When the APM server uses a certificate that is not chained to a publicly-trusted certificate (e.g. self-signed), additional configuration is required in the APM agent:
- **Go agent**: certificate pinning through [`ELASTIC_APM_SERVER_CERT`](https://docs-v3-preview.elastic.dev/elastic/docs-builder/docs/3016/reference/apm/agents/go/configuration#config-server-cert)
- **Python agent**: certificate pinning through [`server_cert`](https://docs-v3-preview.elastic.dev/elastic/docs-builder/docs/3016/reference/apm/agents/python/configuration#config-server-cert)
- **Ruby agent**: certificate pinning through [`server_ca_cert`](https://docs-v3-preview.elastic.dev/elastic/docs-builder/docs/3016/reference/apm/agents/ruby/configuration#config-ssl-ca-cert)
- **.NET agent**: [`ServerCert`](https://docs-v3-preview.elastic.dev/elastic/docs-builder/docs/3016/reference/apm/agents/dotnet/config-reporter#config-server-cert)
- **Node.js agent**: custom CA setting through [`serverCaCertFile`](https://docs-v3-preview.elastic.dev/elastic/docs-builder/docs/3016/reference/apm/agents/nodejs/configuration#server-ca-cert-file)
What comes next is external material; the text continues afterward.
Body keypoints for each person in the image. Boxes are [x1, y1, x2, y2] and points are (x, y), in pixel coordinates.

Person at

- **Java agent**: adding the certificate to the JVM `trustStore`. See [APM Server authentication](https://docs-v3-preview.elastic.dev/elastic/docs-builder/docs/3016/reference/apm/agents/java/ssl-configuration#ssl-server-authentication) for more details.

We do not recommend disabling APM agent verification of the server’s certificate, but it is possible:
- **Go agent**: [`ELASTIC_APM_VERIFY_SERVER_CERT`](https://docs-v3-preview.elastic.dev/elastic/docs-builder/docs/3016/reference/apm/agents/go/configuration#config-verify-server-cert)
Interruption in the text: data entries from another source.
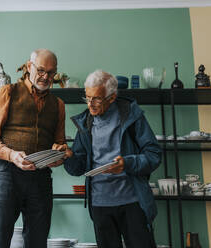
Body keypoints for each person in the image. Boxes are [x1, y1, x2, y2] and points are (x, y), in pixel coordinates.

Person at [0, 49, 72, 248]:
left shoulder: (59, 105)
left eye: (51, 72)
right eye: (41, 70)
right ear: (29, 67)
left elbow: (59, 144)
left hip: (41, 179)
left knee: (38, 241)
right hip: (7, 174)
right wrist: (12, 155)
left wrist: (60, 153)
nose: (46, 77)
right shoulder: (7, 92)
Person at [64, 70, 161, 248]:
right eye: (87, 97)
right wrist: (68, 157)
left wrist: (127, 163)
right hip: (100, 205)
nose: (90, 104)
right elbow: (77, 168)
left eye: (97, 99)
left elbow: (154, 154)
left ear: (112, 97)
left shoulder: (131, 116)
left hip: (132, 202)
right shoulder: (85, 123)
- **.NET agent**: [`VerifyServerCert`](https://docs-v3-preview.elastic.dev/elastic/docs-builder/docs/3016/reference/apm/agents/dotnet/config-reporter#config-verify-server-cert)
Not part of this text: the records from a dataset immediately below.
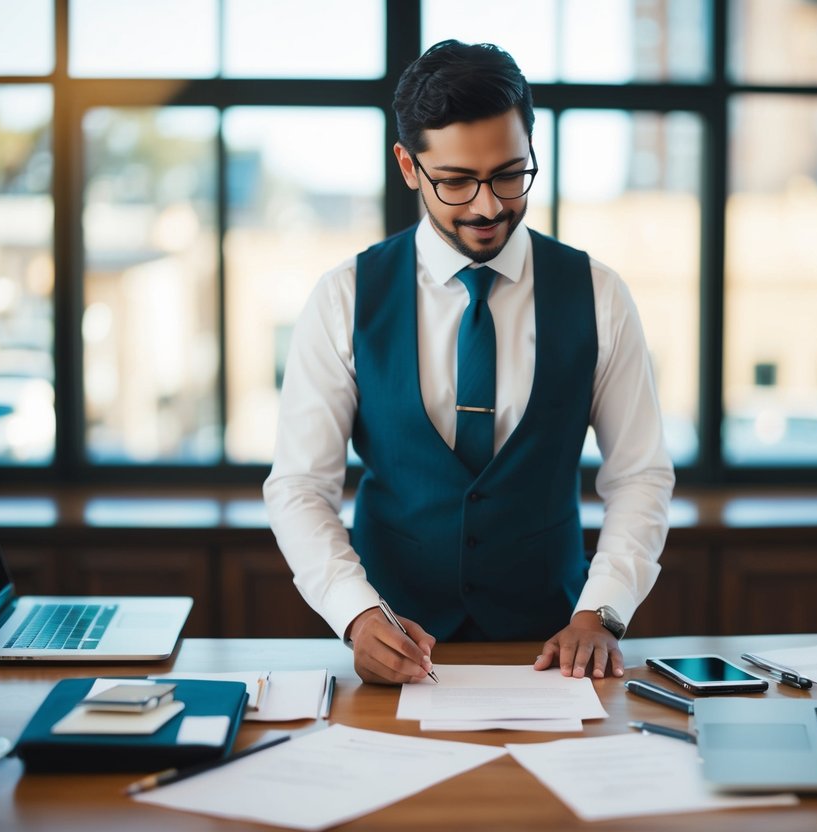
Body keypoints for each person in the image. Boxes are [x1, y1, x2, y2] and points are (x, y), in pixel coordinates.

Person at [264, 40, 674, 685]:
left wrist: (603, 611)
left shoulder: (598, 294)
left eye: (511, 175)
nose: (488, 207)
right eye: (456, 181)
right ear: (408, 165)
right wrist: (356, 614)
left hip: (554, 648)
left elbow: (640, 475)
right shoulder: (344, 296)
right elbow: (299, 486)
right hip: (396, 645)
- **Java agent**: [`verify_server_cert`](https://docs-v3-preview.elastic.dev/elastic/docs-builder/docs/3016/reference/apm/agents/java/config-reporter#config-verify-server-cert)
- **PHP agent**: [`verify_server_cert`](https://docs-v3-preview.elastic.dev/elastic/docs-builder/docs/3016/reference/apm/agents/php/configuration-reference#config-verify-server-cert)
- **Python agent**: [`verify_server_cert`](https://docs-v3-preview.elastic.dev/elastic/docs-builder/docs/3016/reference/apm/agents/python/configuration#config-verify-server-cert)
- **Ruby agent**: [`verify_server_cert`](https://docs-v3-preview.elastic.dev/elastic/docs-builder/docs/3016/reference/apm/agents/ruby/configuration#config-verify-server-cert)
- **Node.js agent**: [`verifyServerCert`](https://docs-v3-preview.elastic.dev/elastic/docs-builder/docs/3016/reference/apm/agents/nodejs/configuration#validate-server-cert)


## Client certificate authentication

APM Server does not require agents to provide a certificate for authentication, and there is no dedicated support for SSL/TLS client certificate authentication in Elastic’s backend agents.